Start of GIVEN INFORMATION
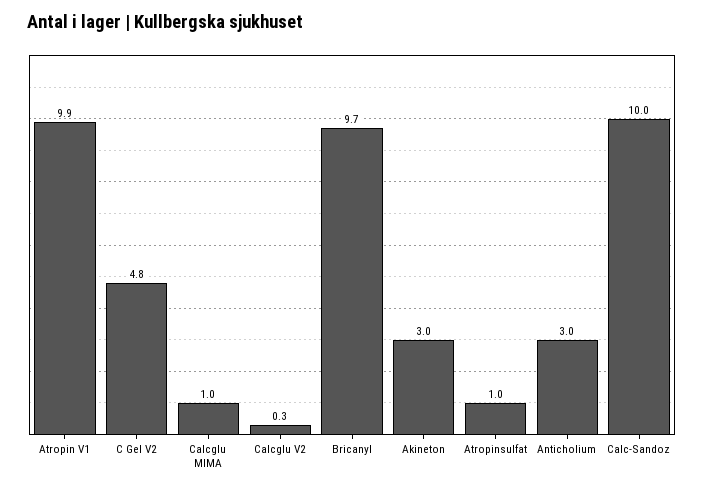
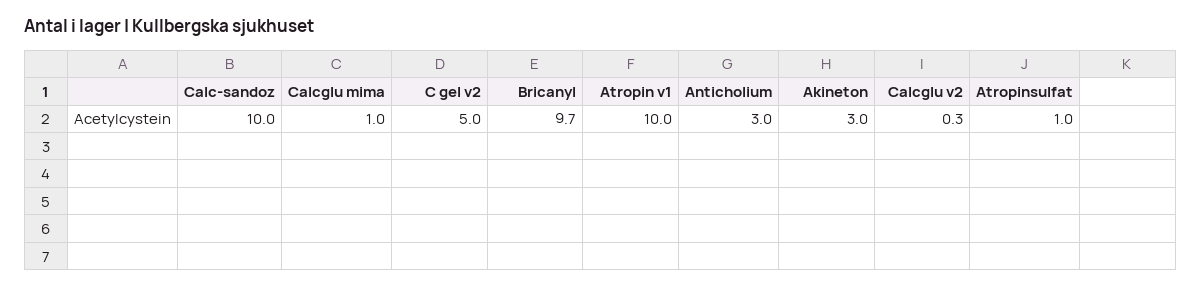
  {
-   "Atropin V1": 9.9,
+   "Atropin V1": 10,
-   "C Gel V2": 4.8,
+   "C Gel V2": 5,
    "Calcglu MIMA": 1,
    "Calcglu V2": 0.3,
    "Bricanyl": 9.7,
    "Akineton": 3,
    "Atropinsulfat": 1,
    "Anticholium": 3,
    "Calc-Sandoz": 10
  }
End of GIVEN INFORMATION
* JOB ITEM
Everything in the preceding material must be transcribed exactly, except the images.

* RESPONSE BELOW
  {
-   "Atropin V1": 9.9,
+   "Atropin V1": 10,
-   "C Gel V2": 4.8,
+   "C Gel V2": 5,
    "Calcglu MIMA": 1,
    "Calcglu V2": 0.3,
    "Bricanyl": 9.7,
    "Akineton": 3,
    "Atropinsulfat": 1,
    "Anticholium": 3,
    "Calc-Sandoz": 10
  }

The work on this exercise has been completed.